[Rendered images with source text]
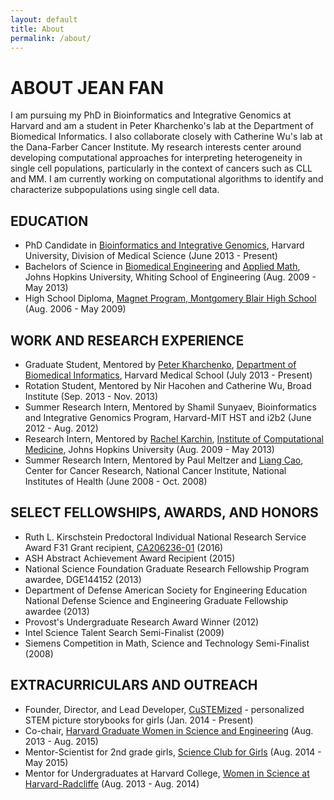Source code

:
 ```yaml
---
layout: default
title: About
permalink: /about/
---
```


# ABOUT JEAN FAN

I am pursuing my PhD in Bioinformatics and Integrative Genomics at Harvard and am a student in Peter Kharchenko's lab at the Department of Biomedical Informatics. I also collaborate closely with Catherine Wu's lab at the Dana-Farber Cancer Institute. My research interests center around developing computational approaches for interpreting heterogeneity in single cell populations, particularly in the context of cancers such as CLL and MM. I am currently working on computational algorithms to identify and characterize subpopulations using single cell data.

## EDUCATION
- PhD Candidate in [Bioinformatics and Integrative Genomics](http://dms.hms.harvard.edu/big/), Harvard University, Division of Medical Science (June 2013 - Present)
- Bachelors of Science in [Biomedical Engineering](http://www.bme.jhu.edu/) and [Applied Math](http://engineering.jhu.edu/ams/), Johns Hopkins University, Whiting School of Engineering (Aug. 2009 - May 2013)
- High School Diploma, [Magnet Program, Montgomery Blair High School](https://mbhs.edu/departments/magnet/) (Aug. 2006 - May 2009)

## WORK AND RESEARCH EXPERIENCE
- Graduate Student, Mentored by [Peter Kharchenko](http://pklab.med.harvard.edu/), [Department of Biomedical Informatics](https://dbmi.hms.harvard.edu/), Harvard Medical School (July 2013 - Present)
- Rotation Student, Mentored by Nir Hacohen and Catherine Wu, Broad Institute (Sep. 2013 - Nov. 2013)
- Summer Research Intern, Mentored by Shamil Sunyaev, Bioinformatics and Integrative Genomics Program, Harvard-MIT HST and i2b2 (June 2012 - Aug. 2012)
- Research Intern, Mentored by [Rachel Karchin](http://karchinlab.org/), [Institute of Computational Medicine](https://icm.jhu.edu), Johns Hopkins University (Aug. 2009 - May 2013)
- Summer Research Intern, Mentored by Paul Meltzer and [Liang Cao](https://ccr.cancer.gov/Genetics-Branch/liang-cao), Center for Cancer Research, National Cancer Institute, National Institutes of Health (June 2008 - Oct. 2008)

## SELECT FELLOWSHIPS, AWARDS, AND HONORS
- Ruth L. Kirschstein Predoctoral Individual National Research Service Award F31 Grant recipient, [CA206236-01](https://grants.uberresearch.com/100000054/F31CA206236/Computational-Analysis-of-Subclonal-Evolution-in-Chronic-Lymphocytic-Leukemia) (2016)
- ASH Abstract Achievement Award Recipient (2015)
- National Science Foundation Graduate Research Fellowship Program awardee, DGE144152 (2013)
- Department of Defense American Society for Engineering Education National Defense Science and
Engineering Graduate Fellowship awardee (2013)
- Provost's Undergraduate Research Award Winner (2012)
- Intel Science Talent Search Semi-Finalist (2009)
- Siemens Competition in Math, Science and Technology Semi-Finalist (2008)

## EXTRACURRICULARS AND OUTREACH
- Founder, Director, and Lead Developer, [CuSTEMized](https://custemized.org) - personalized STEM picture storybooks for girls (Jan. 2014 - Present)
- Co-chair, [Harvard Graduate Women in Science and Engineering](http://projects.iq.harvard.edu/hgwise/) (Aug. 2013 - Aug. 2015)
- Mentor-Scientist for 2nd grade girls, [Science Club for Girls](http://www.scienceclubforgirls.org/) (Aug. 2014 - May 2015)
- Mentor for Undergraduates at Harvard College, [Women in Science at Harvard-Radcliffe](http://wishr.weebly.com/) (Aug. 2013 - Aug. 2014)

** Work instruction **
A verbatim copy of all the records, minus the pictures, is the expected answer.

** Response **
Source code

:
 ```yaml
---
layout: default
title: About
permalink: /about/
---
```


# ABOUT JEAN FAN

I am pursuing my PhD in Bioinformatics and Integrative Genomics at Harvard and am a student in Peter Kharchenko's lab at the Department of Biomedical Informatics. I also collaborate closely with Catherine Wu's lab at the Dana-Farber Cancer Institute. My research interests center around developing computational approaches for interpreting heterogeneity in single cell populations, particularly in the context of cancers such as CLL and MM. I am currently working on computational algorithms to identify and characterize subpopulations using single cell data.

## EDUCATION
- PhD Candidate in [Bioinformatics and Integrative Genomics](http://dms.hms.harvard.edu/big/), Harvard University, Division of Medical Science (June 2013 - Present)
- Bachelors of Science in [Biomedical Engineering](http://www.bme.jhu.edu/) and [Applied Math](http://engineering.jhu.edu/ams/), Johns Hopkins University, Whiting School of Engineering (Aug. 2009 - May 2013)
- High School Diploma, [Magnet Program, Montgomery Blair High School](https://mbhs.edu/departments/magnet/) (Aug. 2006 - May 2009)

## WORK AND RESEARCH EXPERIENCE
- Graduate Student, Mentored by [Peter Kharchenko](http://pklab.med.harvard.edu/), [Department of Biomedical Informatics](https://dbmi.hms.harvard.edu/), Harvard Medical School (July 2013 - Present)
- Rotation Student, Mentored by Nir Hacohen and Catherine Wu, Broad Institute (Sep. 2013 - Nov. 2013)
- Summer Research Intern, Mentored by Shamil Sunyaev, Bioinformatics and Integrative Genomics Program, Harvard-MIT HST and i2b2 (June 2012 - Aug. 2012)
- Research Intern, Mentored by [Rachel Karchin](http://karchinlab.org/), [Institute of Computational Medicine](https://icm.jhu.edu), Johns Hopkins University (Aug. 2009 - May 2013)
- Summer Research Intern, Mentored by Paul Meltzer and [Liang Cao](https://ccr.cancer.gov/Genetics-Branch/liang-cao), Center for Cancer Research, National Cancer Institute, National Institutes of Health (June 2008 - Oct. 2008)

## SELECT FELLOWSHIPS, AWARDS, AND HONORS
- Ruth L. Kirschstein Predoctoral Individual National Research Service Award F31 Grant recipient, [CA206236-01](https://grants.uberresearch.com/100000054/F31CA206236/Computational-Analysis-of-Subclonal-Evolution-in-Chronic-Lymphocytic-Leukemia) (2016)
- ASH Abstract Achievement Award Recipient (2015)
- National Science Foundation Graduate Research Fellowship Program awardee, DGE144152 (2013)
- Department of Defense American Society for Engineering Education National Defense Science and
Engineering Graduate Fellowship awardee (2013)
- Provost's Undergraduate Research Award Winner (2012)
- Intel Science Talent Search Semi-Finalist (2009)
- Siemens Competition in Math, Science and Technology Semi-Finalist (2008)

## EXTRACURRICULARS AND OUTREACH
- Founder, Director, and Lead Developer, [CuSTEMized](https://custemized.org) - personalized STEM picture storybooks for girls (Jan. 2014 - Present)
- Co-chair, [Harvard Graduate Women in Science and Engineering](http://projects.iq.harvard.edu/hgwise/) (Aug. 2013 - Aug. 2015)
- Mentor-Scientist for 2nd grade girls, [Science Club for Girls](http://www.scienceclubforgirls.org/) (Aug. 2014 - May 2015)
- Mentor for Undergraduates at Harvard College, [Women in Science at Harvard-Radcliffe](http://wishr.weebly.com/) (Aug. 2013 - Aug. 2014)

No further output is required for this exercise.